January 7, 2021
A Military Contractor Watches the Riots from the Middle East
I’ve spent most of my life so far “over there,” far from home, in lands not of my birth. So many stories I’ve heard, from so many tellers. The night watchman of my apartment building in Pyongtaek, remembering when Seoul was craters and matchsticks, and how he learned his first English words on a Marine colonel’s knee.
The driver who ferried me across the Spree to Museum Island in Berlin so I could see what was left of Schliemann’s gold at the Neues Museum, his few artifacts from Troy not seized by the Russians. Over there, said the driver, just there, we kids, we played King of the Mountain on piles of bricks, rubble left from the war. How you could smell the dead bodies still trapped under the burnt-out old mounds. Sweetish the stink, yet sour.

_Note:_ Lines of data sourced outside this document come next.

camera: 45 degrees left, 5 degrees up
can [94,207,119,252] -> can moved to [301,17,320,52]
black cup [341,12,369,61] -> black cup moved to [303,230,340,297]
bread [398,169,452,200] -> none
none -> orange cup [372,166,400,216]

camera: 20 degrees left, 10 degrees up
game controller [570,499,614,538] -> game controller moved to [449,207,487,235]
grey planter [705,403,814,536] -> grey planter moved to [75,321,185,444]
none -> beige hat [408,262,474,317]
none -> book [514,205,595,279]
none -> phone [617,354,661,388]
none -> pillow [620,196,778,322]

I know the smell. Like chicken wrappings left out in the garbage too long. When the wind turned that day in the desert near Khost, the gloved fingers of the morgue detail stirred up the stench as they combed the swaying grass for the last bits of the Taliban who’d blown himself up there earlier that day, the bloody mist of him settling on the weeds in a drainage ditch. Nothing left of him but clots and rot. And I stood by and watched.

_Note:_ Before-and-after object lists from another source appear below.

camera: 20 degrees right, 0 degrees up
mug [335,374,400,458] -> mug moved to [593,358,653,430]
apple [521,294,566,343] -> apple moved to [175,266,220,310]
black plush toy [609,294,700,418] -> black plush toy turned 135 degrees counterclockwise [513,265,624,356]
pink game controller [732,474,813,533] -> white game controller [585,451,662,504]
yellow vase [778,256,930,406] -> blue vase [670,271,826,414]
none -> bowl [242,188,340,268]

Anyone who lives far away for long enough develops a picture of what got left behind. A snapshot of home to keep close to hand, an icon to guide the way, to make the wanderer remember what all this is for, all this long time gone, all this lonely, all this missing, the hoarding up of money and of dreaming. Of the days long gone, and the sweet, sweet days to come, when the sojourner finally buys that one-way ticket, laden with savings and the best of intentions.
Home—to our America, our homespun, dreamland world, our sweet if only, our just wait till then, nostalgia like whiffs of sweet cotton candy, our when this is finally over. But what do we see when we log on today, searching for our lovers, our mothers and fathers, our babies, our pets? Pictures of our ever after, thick with smoke and gas, and broken glass. And there—in the very heart of home—grim janitors gloved like our own Afghan morgue detail, their slow back and forth back and forth with mops and suds, doing their best to clean up the zealots’ mess.